Return every line of the data that contains the word "необходимо", matching case exactly.

* SUPPLIED INFORMATION
#####

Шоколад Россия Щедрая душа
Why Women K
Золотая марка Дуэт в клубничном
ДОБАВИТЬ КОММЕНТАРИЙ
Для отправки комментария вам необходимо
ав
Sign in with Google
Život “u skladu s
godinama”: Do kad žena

#####

* EXERCISE SOLUTION
Для отправки комментария вам необходимо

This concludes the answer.